**Problem description:**
Copy exactly the lines from the start of the data below through the one that carries "micrograph is of", and only those.

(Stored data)
──────────────────────────────

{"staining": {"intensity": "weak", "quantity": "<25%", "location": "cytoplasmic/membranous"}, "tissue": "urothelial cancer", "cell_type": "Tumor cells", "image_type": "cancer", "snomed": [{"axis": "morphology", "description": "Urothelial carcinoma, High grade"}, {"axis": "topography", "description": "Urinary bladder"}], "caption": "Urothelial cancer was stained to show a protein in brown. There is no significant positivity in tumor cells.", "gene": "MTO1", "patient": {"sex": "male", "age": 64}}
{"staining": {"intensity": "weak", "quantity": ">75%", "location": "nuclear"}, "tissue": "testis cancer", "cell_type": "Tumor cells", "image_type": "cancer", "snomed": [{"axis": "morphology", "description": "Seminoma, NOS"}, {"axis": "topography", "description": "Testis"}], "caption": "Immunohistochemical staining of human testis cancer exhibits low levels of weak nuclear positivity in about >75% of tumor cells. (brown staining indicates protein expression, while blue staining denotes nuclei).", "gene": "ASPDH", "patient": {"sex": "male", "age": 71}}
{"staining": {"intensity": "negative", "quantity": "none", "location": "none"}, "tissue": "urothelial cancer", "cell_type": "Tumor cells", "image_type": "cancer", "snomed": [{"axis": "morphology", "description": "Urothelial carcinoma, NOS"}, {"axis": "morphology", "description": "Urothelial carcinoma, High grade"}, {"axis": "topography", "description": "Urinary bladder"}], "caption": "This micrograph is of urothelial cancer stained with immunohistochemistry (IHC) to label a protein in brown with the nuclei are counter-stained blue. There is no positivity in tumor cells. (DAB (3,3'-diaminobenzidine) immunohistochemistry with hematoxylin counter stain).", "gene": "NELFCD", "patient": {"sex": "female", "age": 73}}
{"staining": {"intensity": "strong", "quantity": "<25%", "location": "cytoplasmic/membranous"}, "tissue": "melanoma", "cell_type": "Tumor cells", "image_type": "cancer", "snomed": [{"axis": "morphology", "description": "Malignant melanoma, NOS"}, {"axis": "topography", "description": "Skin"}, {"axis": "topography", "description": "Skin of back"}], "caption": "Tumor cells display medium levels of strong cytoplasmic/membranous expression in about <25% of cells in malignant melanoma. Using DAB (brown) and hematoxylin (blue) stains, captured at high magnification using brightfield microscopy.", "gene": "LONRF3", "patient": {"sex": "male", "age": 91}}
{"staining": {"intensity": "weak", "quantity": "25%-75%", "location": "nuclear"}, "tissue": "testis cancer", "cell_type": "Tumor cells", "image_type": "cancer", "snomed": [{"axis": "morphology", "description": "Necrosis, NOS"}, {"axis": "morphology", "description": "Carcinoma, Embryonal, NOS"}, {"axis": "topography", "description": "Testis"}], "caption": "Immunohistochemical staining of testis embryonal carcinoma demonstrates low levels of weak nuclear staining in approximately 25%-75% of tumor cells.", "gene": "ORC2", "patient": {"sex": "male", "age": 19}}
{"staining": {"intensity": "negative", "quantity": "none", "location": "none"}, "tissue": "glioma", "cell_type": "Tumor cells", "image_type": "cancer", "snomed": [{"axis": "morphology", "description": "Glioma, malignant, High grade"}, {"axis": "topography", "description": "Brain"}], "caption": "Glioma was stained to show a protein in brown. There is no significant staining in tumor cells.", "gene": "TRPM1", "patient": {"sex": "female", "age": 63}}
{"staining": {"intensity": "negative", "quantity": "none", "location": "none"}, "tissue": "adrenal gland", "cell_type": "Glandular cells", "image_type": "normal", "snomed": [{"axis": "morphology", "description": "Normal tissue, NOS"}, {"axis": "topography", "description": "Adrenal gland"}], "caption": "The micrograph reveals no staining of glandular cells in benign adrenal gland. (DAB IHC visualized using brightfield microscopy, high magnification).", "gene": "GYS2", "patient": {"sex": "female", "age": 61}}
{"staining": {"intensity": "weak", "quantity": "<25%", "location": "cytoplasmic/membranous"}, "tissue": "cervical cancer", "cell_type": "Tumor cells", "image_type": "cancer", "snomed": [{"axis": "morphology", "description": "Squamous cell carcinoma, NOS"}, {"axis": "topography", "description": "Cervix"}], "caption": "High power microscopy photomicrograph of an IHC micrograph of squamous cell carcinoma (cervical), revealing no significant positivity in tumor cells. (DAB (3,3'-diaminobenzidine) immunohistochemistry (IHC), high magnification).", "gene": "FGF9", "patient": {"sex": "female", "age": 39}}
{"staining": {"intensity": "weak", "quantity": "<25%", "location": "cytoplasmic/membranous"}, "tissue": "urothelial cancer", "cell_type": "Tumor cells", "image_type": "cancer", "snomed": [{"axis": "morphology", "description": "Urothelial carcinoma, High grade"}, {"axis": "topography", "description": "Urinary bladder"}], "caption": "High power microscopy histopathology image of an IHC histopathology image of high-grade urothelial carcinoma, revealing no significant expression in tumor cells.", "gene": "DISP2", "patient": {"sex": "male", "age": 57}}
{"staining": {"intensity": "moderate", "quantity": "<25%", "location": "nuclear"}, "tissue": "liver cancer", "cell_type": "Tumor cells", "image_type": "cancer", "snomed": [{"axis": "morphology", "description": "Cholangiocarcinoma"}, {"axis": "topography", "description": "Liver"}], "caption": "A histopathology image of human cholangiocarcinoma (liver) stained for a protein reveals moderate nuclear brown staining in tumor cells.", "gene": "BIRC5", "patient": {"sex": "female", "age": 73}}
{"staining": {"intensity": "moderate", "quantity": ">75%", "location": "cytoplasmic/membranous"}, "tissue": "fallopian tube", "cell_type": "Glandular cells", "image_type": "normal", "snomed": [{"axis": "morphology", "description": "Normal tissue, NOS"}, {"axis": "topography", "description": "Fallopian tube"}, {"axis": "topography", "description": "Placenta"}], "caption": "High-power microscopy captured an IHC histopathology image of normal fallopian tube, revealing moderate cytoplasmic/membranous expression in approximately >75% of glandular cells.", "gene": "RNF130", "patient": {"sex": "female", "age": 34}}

──────────────────────────────

**Solved exercise:**
{"staining": {"intensity": "weak", "quantity": "<25%", "location": "cytoplasmic/membranous"}, "tissue": "urothelial cancer", "cell_type": "Tumor cells", "image_type": "cancer", "snomed": [{"axis": "morphology", "description": "Urothelial carcinoma, High grade"}, {"axis": "topography", "description": "Urinary bladder"}], "caption": "Urothelial cancer was stained to show a protein in brown. There is no significant positivity in tumor cells.", "gene": "MTO1", "patient": {"sex": "male", "age": 64}}
{"staining": {"intensity": "weak", "quantity": ">75%", "location": "nuclear"}, "tissue": "testis cancer", "cell_type": "Tumor cells", "image_type": "cancer", "snomed": [{"axis": "morphology", "description": "Seminoma, NOS"}, {"axis": "topography", "description": "Testis"}], "caption": "Immunohistochemical staining of human testis cancer exhibits low levels of weak nuclear positivity in about >75% of tumor cells. (brown staining indicates protein expression, while blue staining denotes nuclei).", "gene": "ASPDH", "patient": {"sex": "male", "age": 71}}
{"staining": {"intensity": "negative", "quantity": "none", "location": "none"}, "tissue": "urothelial cancer", "cell_type": "Tumor cells", "image_type": "cancer", "snomed": [{"axis": "morphology", "description": "Urothelial carcinoma, NOS"}, {"axis": "morphology", "description": "Urothelial carcinoma, High grade"}, {"axis": "topography", "description": "Urinary bladder"}], "caption": "This micrograph is of urothelial cancer stained with immunohistochemistry (IHC) to label a protein in brown with the nuclei are counter-stained blue. There is no positivity in tumor cells. (DAB (3,3'-diaminobenzidine) immunohistochemistry with hematoxylin counter stain).", "gene": "NELFCD", "patient": {"sex": "female", "age": 73}}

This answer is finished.